An illustration, courtesy Rooster.
SAN DIEGO, California (CNN) -- Their mission is to protect airline passengers from acts of terror on U.S. flights. But in a special investigation, former and current air marshals told CNN that the number of marshals assigned to police flights is so low that the federal agency overseeing them has drastically lowered its firearms and psychological testing standards just so it can qualify new hires.

More than a dozen current and former marshals told CNN that so many federal air marshals have resigned and are not being replaced that airport screeners are being employed to fill the dwindling ranks.

But the Transportation Security Administration, or TSA, says that's not true and the rate of those leaving has remained at 6.5 percent a year since 2001.
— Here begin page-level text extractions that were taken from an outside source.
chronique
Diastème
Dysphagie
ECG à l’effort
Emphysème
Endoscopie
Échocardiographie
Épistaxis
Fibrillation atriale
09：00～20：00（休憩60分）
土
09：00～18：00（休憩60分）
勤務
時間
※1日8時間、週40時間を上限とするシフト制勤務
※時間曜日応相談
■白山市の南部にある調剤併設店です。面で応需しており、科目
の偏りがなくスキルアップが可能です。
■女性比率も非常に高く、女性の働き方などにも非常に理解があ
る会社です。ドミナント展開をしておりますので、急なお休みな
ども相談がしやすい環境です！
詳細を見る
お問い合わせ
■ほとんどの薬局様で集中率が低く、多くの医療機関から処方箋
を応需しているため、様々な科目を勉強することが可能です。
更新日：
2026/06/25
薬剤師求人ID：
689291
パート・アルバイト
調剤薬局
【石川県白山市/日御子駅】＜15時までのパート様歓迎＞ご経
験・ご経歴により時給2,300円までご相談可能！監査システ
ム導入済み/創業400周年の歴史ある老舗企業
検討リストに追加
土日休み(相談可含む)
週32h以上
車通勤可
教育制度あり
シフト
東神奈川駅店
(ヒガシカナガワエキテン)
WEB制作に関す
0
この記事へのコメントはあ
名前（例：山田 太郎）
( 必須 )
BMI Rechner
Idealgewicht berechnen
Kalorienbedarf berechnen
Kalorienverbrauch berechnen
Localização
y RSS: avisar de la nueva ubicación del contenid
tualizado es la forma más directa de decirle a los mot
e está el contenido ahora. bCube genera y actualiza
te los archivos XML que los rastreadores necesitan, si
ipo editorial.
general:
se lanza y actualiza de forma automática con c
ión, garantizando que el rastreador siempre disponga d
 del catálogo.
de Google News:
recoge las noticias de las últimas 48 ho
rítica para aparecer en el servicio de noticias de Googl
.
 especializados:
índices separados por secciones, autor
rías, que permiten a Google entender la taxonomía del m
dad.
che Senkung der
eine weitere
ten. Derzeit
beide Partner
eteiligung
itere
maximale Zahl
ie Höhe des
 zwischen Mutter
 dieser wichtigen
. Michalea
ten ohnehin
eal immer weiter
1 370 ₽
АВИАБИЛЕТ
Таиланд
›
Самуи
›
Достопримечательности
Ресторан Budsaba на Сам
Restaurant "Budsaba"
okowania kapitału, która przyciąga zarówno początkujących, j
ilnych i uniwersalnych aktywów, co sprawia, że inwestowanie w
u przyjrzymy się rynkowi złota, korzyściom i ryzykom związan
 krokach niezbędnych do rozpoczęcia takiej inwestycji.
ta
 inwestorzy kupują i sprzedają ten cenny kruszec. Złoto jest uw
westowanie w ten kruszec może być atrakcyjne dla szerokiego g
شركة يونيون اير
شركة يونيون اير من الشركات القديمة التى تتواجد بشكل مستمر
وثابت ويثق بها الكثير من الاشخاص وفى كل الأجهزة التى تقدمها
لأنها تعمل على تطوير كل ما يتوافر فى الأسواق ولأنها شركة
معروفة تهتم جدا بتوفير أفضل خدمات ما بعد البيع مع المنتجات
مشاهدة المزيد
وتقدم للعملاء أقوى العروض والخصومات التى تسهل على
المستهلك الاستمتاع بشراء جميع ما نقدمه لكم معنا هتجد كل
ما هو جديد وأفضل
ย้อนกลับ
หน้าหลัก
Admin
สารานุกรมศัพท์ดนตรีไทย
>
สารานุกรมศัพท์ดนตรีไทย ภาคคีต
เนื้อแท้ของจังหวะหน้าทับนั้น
A former federal air marshal and weapons trainer who left the agency in 2006 after four years of service said the situation was so bad that managers at his office fudged the numbers by assigning marshals to short, no-risk flights.

The former marshal said that was done to make it appear that the percentage of manned flights was higher than it really was.


As those of you who grew up with memories of the 1980's will recall, "problematic" accounting was endemic in the former Soviet Union, and is likely one of the biggest contributing factors to its demise in the early 90's.

But heck, bureaucracy has only been proven to be a complete failure every single time it's been tried. Why the heck shouldn't we give it another 5,000 chances?